I need some help regarding why the contour integral $$\int_{\gamma} \frac{f(w)}{w-\frac{1}{\bar{z}}} \mathrm dw$$ is equal to zero, where $\gamma$ is the unit circle and $f$ is holomorphic on the unit disk and continuous on its closure. I think I have to use Cauchy's Theorem, but can't understand why the integrand in this case is holomorphic and why, for example, the integrand in Cauchy's Formula (i.e. $\frac{f(w)}{w-z}$) being very similar, is not.

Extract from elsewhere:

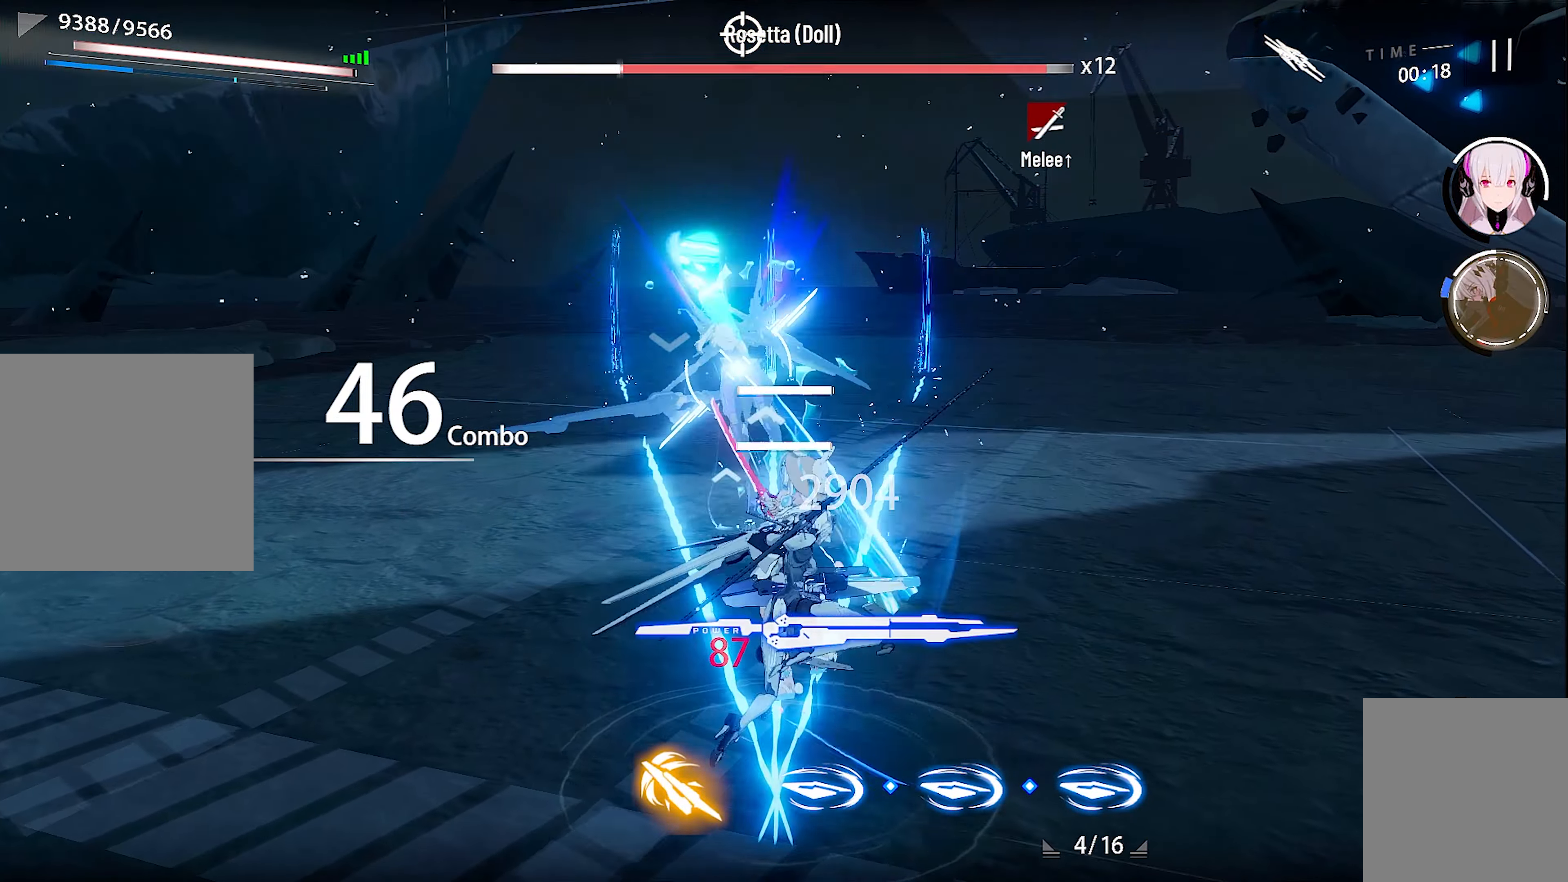
{"buttons": [], "left_stick": "center", "right_stick": "center", "events": [[50, "X", "up"], [133, "X", "down"], [200, "X", "up"], [283, "X", "down"], [350, "X", "up"], [466, "X", "down"], [500, "X", "up"]]}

Thank you all for any clues you can give me

  • $\begingroup$ Where is $z$ located relative to $\gamma$? $\endgroup$ – md2perpe Jan 30 at 16:58
  • $\begingroup$ z in on the open unit disk, so that $\frac{1}{\bar{z}}$ is outside the unit circle $\gamma$. The thing is that I don't know how's that related to the function being holomorphic, since $w$ is in the unit circle in both of the cases I mentioned in my question $\endgroup$ – xan32 Jan 31 at 0:03

When $\zeta$ is inside $\gamma$ then $1/(w-\zeta)$ is not holomorphic inside $\gamma$ since it has a pole at $w=\zeta$. When $\zeta$ is outside $\gamma$ then $1/(w-\zeta)$ has no pole inside $\gamma$ and is therefore holomorphic there. Thus, if $z$ is inside $\gamma$ then $1/(w-z)$ is not holomorphic, but $1/(w-1/\bar z)$ is. Therefore the integral in your question vanishes.